Stuff Other People Do Better Than Me - Part 1

http://shelley-railway.blogspot.com/

A couple of layouts, plus some other goodies, by Andrew Collier on this website built across nearly a dozen different Blogger sites.

The first layout is Cudgewa, based on the idea that the branchline from Wodonga to Cudgewa was built to 2'6" narrow gauge (like the Puffing Billy line) rather than the 5'3" used in the real world. The rolling stock consists of caricatured versions of broad gauge VR rolling stock rather than being based on actual VR narrow gauge equipment. It's almost like the cute super-deformed stuff the Japanese do, but there's a delightful air of credibility to it all. Love it.

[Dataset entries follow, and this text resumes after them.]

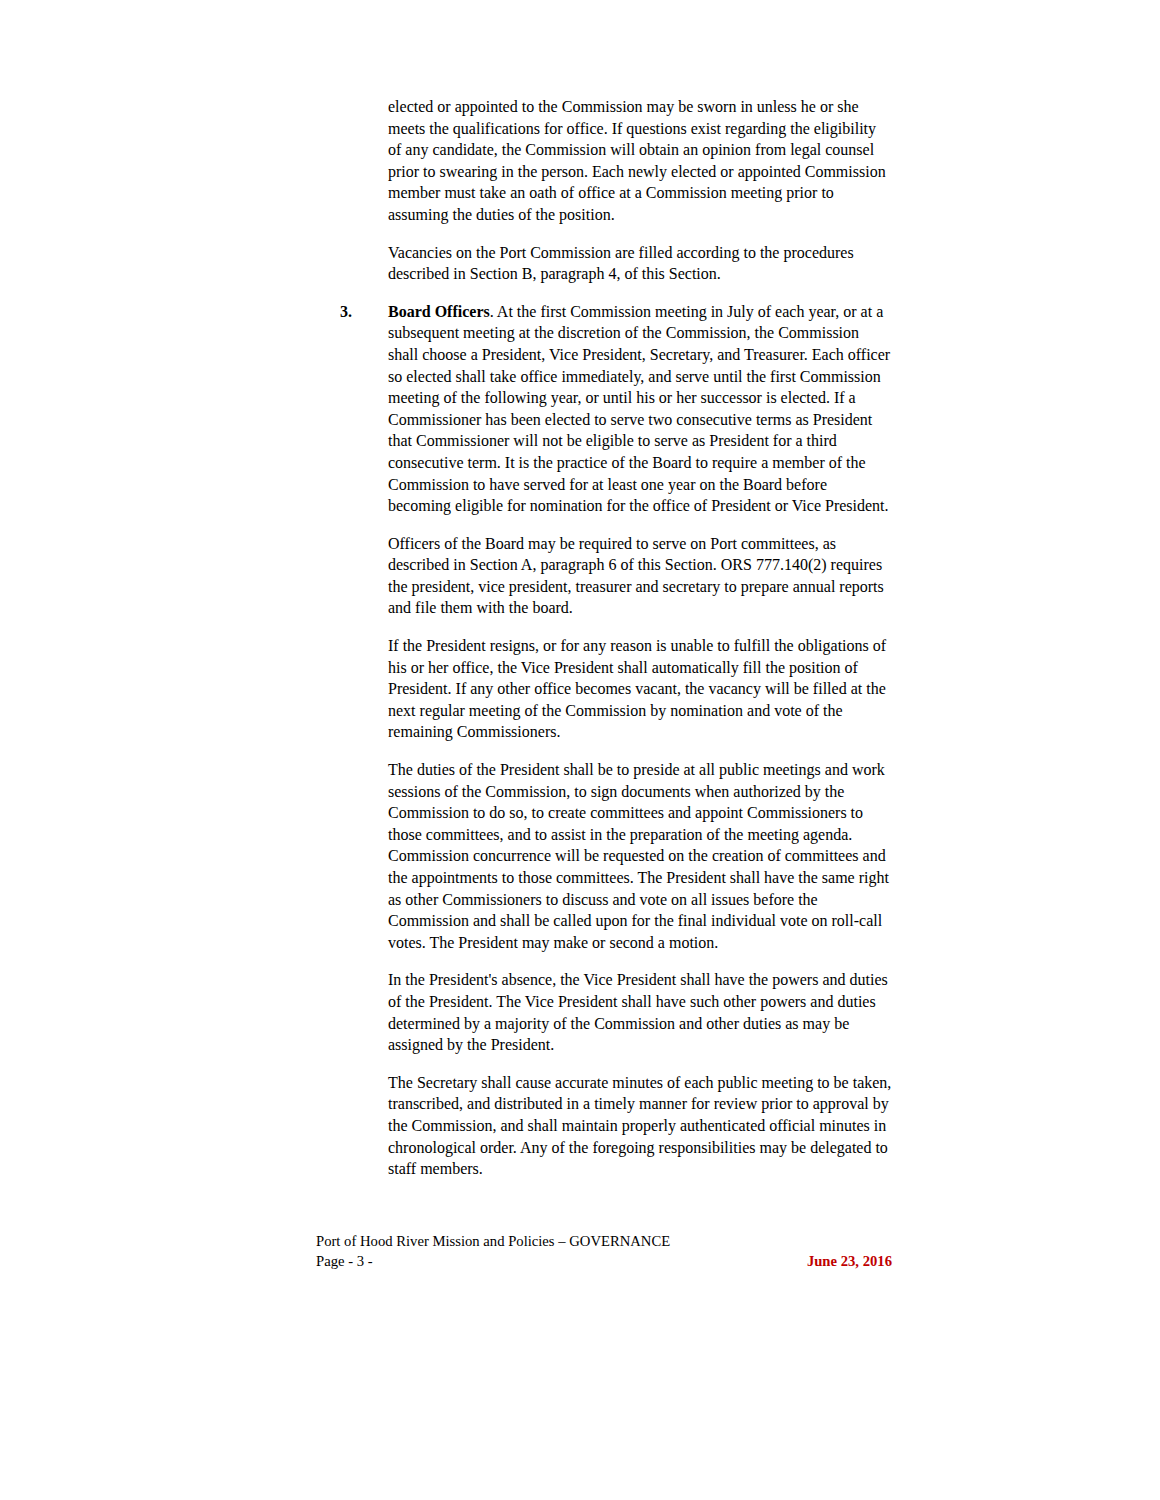elected or appointed to the Commission may be sworn in unless he or she meets the qualifications for office. If questions exist regarding the eligibility of any candidate, the Commission will obtain an opinion from legal counsel prior to swearing in the person. Each newly elected or appointed Commission member must take an oath of office at a Commission meeting prior to assuming the duties of the position.
Vacancies on the Port Commission are filled according to the procedures described in Section B, paragraph 4, of this Section.
3.
Board Officers. At the first Commission meeting in July of each year, or at a subsequent meeting at the discretion of the Commission, the Commission shall choose a President, Vice President, Secretary, and Treasurer. Each officer so elected shall take office immediately, and serve until the first Commission meeting of the following year, or until his or her successor is elected. If a Commissioner has been elected to serve two consecutive terms as President that Commissioner will not be eligible to serve as President for a third consecutive term. It is the practice of the Board to require a member of the Commission to have served for at least one year on the Board before becoming eligible for nomination for the office of President or Vice President.
Officers of the Board may be required to serve on Port committees, as described in Section A, paragraph 6 of this Section. ORS 777.140(2) requires the president, vice president, treasurer and secretary to prepare annual reports and file them with the board.
If the President resigns, or for any reason is unable to fulfill the obligations of his or her office, the Vice President shall automatically fill the position of President. If any other office becomes vacant, the vacancy will be filled at the next regular meeting of the Commission by nomination and vote of the remaining Commissioners.
The duties of the President shall be to preside at all public meetings and work sessions of the Commission, to sign documents when authorized by the Commission to do so, to create committees and appoint Commissioners to those committees, and to assist in the preparation of the meeting agenda. Commission concurrence will be requested on the creation of committees and the appointments to those committees. The President shall have the same right as other Commissioners to discuss and vote on all issues before the Commission and shall be called upon for the final individual vote on roll-call votes. The President may make or second a motion.
In the President's absence, the Vice President shall have the powers and duties of the President. The Vice President shall have such other powers and duties determined by a majority of the Commission and other duties as may be assigned by the President.
The Secretary shall cause accurate minutes of each public meeting to be taken, transcribed, and distributed in a timely manner for review prior to approval by the Commission, and shall maintain properly authenticated official minutes in chronological order. Any of the foregoing responsibilities may be delegated to staff members.
Port of Hood River Mission and Policies – GOVERNANCE
Page - 3 - June 23, 2016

Next layout is Glendale, apparently being built as a shelf layout immediately above Cudgewa. It's another VR layout, to the traditional HO scale, but unusual in a couple of respects.
Firstly, it's set in the 1920s-30s when nearly everyone models the VR post WW2.
Secondly, it shows part of Melbourne's electrified suburban network. This isn't unknown, I was entranced by the big Woodville layout at the Hobson's Bay show over Easter, but it's far from common and there are virtually no electric models or kits available. The "Dogbox" EMUs here are built from homemade resin castings using Hollywood Foundry mechanisms. And, in this era when the VR was only beginning to shift to the use of American-style autocouplers, there are no Kadee couplers, just those old-fashioned buffers and hooks and chains you quietly pity British modellers for having to put up with.
Since I've long had thoughts of doing something VR suburban, I'll be watching this website closely.

Monday, April 13, 2009

So, Wotcha Doin'?

Okay, I'm modelling the Victorian Railways in HO scale, in the second half of the 1960s (give or take a few decades).

Why VR? Because it's the local prototype and I'm familiar with it, because I think it has generally cool looking equipment.

Why the 60s? From a practical point of view, this was still the era of the four-wheel wagon and the lazy country branch line, far more sensible in the available space than a kilometre-long string of containers led by four locomotives. I'm also after something a bit more remote in time, after all the 1980s are just like yesterday, aren't they? Aren't they?
Back in the real world, I'm unlikely to religiously stick to this era, even aside from the plans for Project Stupid.

Why HO scale? I have put a lot of thought into this one.
I am tight for space and while the smaller N scale is much less developed commercially than HO, there is enough available from people like Aust-N-Rail to make it an entirely practical choice for my preferred subject. But for now I think I want the bigger models. I'm willing to accept the trade-off of shorter trains and less sweeping scenery (given that I don't have much rolling stock and aren't sure I actually want to make heaps of scenery, this may be a feature rather than a bug).
In the other direction, O scale (1/48 for Victorian models) is possible, but my size limits really start to bite here. And it's expensive.

Yeah, but what are you actually doing? Well, no layout yet. Plans are to build some sort of VR country station as a get-up-to-speed exercise. I am building kits: current works in progress being a couple of Steam Era Models louvre vans and a Blue and Gold Models C passenger brake van.